**Fragmento del texto**:
--*--
# AVENIDA LARCO - EN TRUJILLO



## Pocas Cosas (Feb 2, 2006)

¿Cuántas cuadras tiene la Av. Larco?


----------



## Muchik (Mar 27, 2006)

La avenida larco se inicia en el distrito de trujillo, atraviesa parte del distrito de victor larco y termina el el distrito de buenos aires, a pocos metros de la playa. Son aproximadamente 4 km de longitud (mas de 20 cuadras).


----------



## skyperu34 (May 25, 2003)

Buenos aires no es distrito, es un sector perteneciente al distrito de Victor Larco ^^


----------



## skyperu34 (May 25, 2003)

la avenida larco se aproxima a las 40 a 45 cuadras


----------



## Libidito (Aug 5, 2005)

*II ENTREGA DE FOTOS AV. LARCO¡¡¡¡¡¡¡* 

*MAS FOTOS DE LA AV. LARCO , SALI DE LA UNIVERSIDAD Y ME QUITE CON UNOS AMIGOS A TOMER FOTOS, ESTAS SON DE DIA, MAS O MENOS 2 Y 30 PM. EL PRIMER TRAMO DE LA LARCO - DISTRIRO TRUJILLO.*











































































































































































*
Y FALTAN MUCHAS PARTES MASS  ESPERO QUE ME HAYA REIVINDICADO CON ESTAS FOTOS *


----------



## Carlos_"U" (Feb 13, 2006)

buenas fotos libidito! faltan fotos tb x la parte de la univ. cesar vallejo, pero ya ta muy lejos de la unt  = estan muy buenas las fotos!!


----------



## Jose Perez (Aug 10, 2005)
--*--
**Instrucción 1**: En el hilo sobre la avenida Larco, ¿a qué hora aproximada dice Libidito que se tomaron las fotos de la segunda entrega?
**Instrucción 2**: Extrae del hilo sobre la avenida Larco el fragmento que empieza en "## Muchik (Mar" y termina en "de 20 cuadras).".
**Instrucción 3**: Traduce al inglés esta oración del hilo sobre la avenida Larco: "Son aproximadamente 4 km de longitud (mas de 20 cuadras)."

[Registros extraídos de una colección]
--*--
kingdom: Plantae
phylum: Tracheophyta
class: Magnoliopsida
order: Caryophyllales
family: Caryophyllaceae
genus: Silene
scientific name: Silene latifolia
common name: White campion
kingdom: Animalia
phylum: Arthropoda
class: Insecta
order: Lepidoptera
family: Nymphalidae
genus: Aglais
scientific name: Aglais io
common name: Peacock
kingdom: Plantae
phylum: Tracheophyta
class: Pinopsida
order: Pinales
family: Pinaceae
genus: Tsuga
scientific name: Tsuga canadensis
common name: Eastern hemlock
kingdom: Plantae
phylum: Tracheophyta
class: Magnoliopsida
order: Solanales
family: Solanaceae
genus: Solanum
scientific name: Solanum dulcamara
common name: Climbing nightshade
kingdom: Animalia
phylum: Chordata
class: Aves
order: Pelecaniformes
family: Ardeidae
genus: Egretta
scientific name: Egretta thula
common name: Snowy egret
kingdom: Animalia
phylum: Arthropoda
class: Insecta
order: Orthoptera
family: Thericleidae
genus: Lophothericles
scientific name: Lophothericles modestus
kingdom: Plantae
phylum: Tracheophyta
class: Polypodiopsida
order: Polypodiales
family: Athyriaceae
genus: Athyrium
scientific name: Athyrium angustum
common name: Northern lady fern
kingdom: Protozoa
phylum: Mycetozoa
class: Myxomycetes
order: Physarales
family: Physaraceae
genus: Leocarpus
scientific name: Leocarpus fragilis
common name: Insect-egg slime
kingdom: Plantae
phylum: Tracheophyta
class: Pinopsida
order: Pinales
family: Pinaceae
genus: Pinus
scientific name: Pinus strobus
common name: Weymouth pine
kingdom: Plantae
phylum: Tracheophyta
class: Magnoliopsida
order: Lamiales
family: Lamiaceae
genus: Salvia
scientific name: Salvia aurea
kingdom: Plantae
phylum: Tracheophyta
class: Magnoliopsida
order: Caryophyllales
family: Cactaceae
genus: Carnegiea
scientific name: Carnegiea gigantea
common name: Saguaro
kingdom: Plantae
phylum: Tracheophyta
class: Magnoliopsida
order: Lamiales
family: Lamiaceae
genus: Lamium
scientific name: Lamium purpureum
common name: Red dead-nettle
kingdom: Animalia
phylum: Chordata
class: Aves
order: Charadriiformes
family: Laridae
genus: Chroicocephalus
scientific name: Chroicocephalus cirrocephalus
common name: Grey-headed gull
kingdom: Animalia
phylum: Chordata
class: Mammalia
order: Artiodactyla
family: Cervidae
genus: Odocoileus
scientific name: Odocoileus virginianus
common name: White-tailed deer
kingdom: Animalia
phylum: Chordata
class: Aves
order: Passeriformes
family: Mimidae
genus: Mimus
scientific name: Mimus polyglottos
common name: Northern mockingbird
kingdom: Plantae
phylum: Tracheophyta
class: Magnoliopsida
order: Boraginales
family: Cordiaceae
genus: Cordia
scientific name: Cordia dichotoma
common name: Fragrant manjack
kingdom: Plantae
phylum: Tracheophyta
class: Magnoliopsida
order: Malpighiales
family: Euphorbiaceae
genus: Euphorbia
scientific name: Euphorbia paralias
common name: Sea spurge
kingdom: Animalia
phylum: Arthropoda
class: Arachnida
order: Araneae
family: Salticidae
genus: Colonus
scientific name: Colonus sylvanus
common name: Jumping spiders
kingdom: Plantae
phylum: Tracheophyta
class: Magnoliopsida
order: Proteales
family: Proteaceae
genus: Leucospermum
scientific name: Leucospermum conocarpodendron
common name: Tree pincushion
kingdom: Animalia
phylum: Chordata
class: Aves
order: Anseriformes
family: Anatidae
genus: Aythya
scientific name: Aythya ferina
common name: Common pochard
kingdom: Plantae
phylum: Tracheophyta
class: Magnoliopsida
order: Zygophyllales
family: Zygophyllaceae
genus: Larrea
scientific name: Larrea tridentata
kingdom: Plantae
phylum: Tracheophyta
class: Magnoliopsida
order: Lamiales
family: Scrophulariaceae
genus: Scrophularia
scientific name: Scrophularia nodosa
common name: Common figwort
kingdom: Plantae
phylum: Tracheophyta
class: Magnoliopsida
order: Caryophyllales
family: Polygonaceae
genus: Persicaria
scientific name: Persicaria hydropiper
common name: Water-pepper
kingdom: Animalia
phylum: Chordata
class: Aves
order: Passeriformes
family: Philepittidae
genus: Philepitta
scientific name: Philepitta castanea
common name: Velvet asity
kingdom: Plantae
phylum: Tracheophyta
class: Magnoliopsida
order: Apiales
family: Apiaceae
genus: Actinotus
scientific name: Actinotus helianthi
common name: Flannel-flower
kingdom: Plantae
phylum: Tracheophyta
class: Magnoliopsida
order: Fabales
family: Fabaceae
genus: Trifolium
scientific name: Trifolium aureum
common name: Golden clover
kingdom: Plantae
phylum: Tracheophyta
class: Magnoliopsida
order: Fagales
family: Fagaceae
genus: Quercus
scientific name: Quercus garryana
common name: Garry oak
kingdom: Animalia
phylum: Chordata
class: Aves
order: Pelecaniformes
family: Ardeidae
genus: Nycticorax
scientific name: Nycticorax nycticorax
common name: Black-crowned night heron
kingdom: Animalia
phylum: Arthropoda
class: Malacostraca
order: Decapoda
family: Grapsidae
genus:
--*--
**Respuesta completa 1**: Más o menos a las 2 y 30 pm.

**Respuesta completa 2**:
## Muchik (Mar 27, 2006)

La avenida larco se inicia en el distrito de trujillo, atraviesa parte del distrito de victor larco y termina el el distrito de buenos aires, a pocos metros de la playa. Son aproximadamente 4 km de longitud (mas de 20 cuadras).

**Respuesta completa 3**: It is approximately 4 km long (more than 20 blocks).